Jude was grateful for her sunglasses so she didn’t have to look Emmy in the eye. She was so clever, her girl. From the moment Jude had stepped foot back in North Falls, she had been terrified of saying or doing the wrong thing and being sent away—not by the town, but by Emmy.
“You don’t owe me anything. You never wronged me. I never even met you until right now.” Emmy was studying her. “What I’m saying is, it’s been six weeks, but I feel like you’re just now showing me yourself as a full person.”
Jude knew she was being offered an opportunity. Long-ago habits resurfaced: deflection, denial, distraction. “Did Woody’s alibi check out?”
Emmy didn’t answer immediately. Jude found herself holding her breath. She had built her professional career off predicting behavior, but she had no idea what Emmy was going to say next.
“Yes.”
Jude slowly released the breath.
Emmy clearly noticed, but she showed unprecedented kindness and kept talking. “Woody was in Dekalb County at the time of the shooting. That doesn’t mean he didn’t get one of his thugs to do it, but my gut is telling me it’s not him.”
Jude had difficulty swallowing past the lump in her throat. “One name off your list.”
“Could you get a read off Lee Rawley when I asked him about Clayville PD?”
Jude rummaged in her purse for a tissue. “No, but it was a good question to get out there.”

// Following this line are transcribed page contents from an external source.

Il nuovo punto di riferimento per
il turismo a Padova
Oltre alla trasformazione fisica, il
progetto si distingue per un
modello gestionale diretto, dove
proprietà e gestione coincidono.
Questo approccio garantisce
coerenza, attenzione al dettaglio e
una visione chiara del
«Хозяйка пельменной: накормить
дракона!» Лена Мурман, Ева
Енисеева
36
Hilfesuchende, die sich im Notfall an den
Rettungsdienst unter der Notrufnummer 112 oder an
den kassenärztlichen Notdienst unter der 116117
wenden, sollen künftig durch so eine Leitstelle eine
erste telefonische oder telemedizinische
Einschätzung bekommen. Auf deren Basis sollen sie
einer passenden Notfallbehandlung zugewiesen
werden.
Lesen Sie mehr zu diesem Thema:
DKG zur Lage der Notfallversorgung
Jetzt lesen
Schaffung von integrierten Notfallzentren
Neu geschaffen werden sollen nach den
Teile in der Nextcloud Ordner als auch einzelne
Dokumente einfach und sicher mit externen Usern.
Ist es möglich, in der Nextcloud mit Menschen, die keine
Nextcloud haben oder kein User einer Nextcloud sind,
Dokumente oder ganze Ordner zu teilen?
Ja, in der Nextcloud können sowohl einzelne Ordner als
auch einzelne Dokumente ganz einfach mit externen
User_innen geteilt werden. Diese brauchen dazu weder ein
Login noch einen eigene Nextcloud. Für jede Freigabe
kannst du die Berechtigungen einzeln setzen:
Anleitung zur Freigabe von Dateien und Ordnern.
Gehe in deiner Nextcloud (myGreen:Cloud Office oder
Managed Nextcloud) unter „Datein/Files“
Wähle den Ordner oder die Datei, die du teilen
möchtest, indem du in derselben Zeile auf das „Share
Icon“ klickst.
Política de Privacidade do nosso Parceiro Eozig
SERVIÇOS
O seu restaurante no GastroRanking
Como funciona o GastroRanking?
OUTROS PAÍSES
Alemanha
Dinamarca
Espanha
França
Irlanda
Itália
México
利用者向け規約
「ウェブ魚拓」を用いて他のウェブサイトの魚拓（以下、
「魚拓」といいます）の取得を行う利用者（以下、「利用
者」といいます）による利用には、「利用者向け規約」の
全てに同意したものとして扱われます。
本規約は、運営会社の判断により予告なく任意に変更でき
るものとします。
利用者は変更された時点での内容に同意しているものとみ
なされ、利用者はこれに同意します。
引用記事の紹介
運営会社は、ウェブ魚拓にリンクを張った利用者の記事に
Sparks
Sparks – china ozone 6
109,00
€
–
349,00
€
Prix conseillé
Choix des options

Emmy waited for her to dry her eyes. “I’m trying to follow the clues, but I’ve got this voice constantly whispering in the back of my head that tells me Reggie is a part of this.”
Jude asked, “Do you think he’s the shooter?”
“I think he’s got a strong motive. I’d bet my paycheck Allison tried to rat him out to the FBI alongside Dad.
If any cop in this town is on a Giglio list, it’s Reggie Wilder.
You saw him yesterday. He’s got a temper.
He hates being called out on his shit. If he’s not the shooter, or he didn’t send somebody to kill her, then he’s definitely wrapped up in the reason she was trying to leave. ”
Jude tried to tread carefully. “And Bill?”
“Well, that’s a good question. There’s a broker in town who handles insurance for North Falls people. I called her while you were on your little walk. Asked her if Allison had any policies. She checked the national database.”
Jude noticed that her sarcasm felt more like teasing. “And?”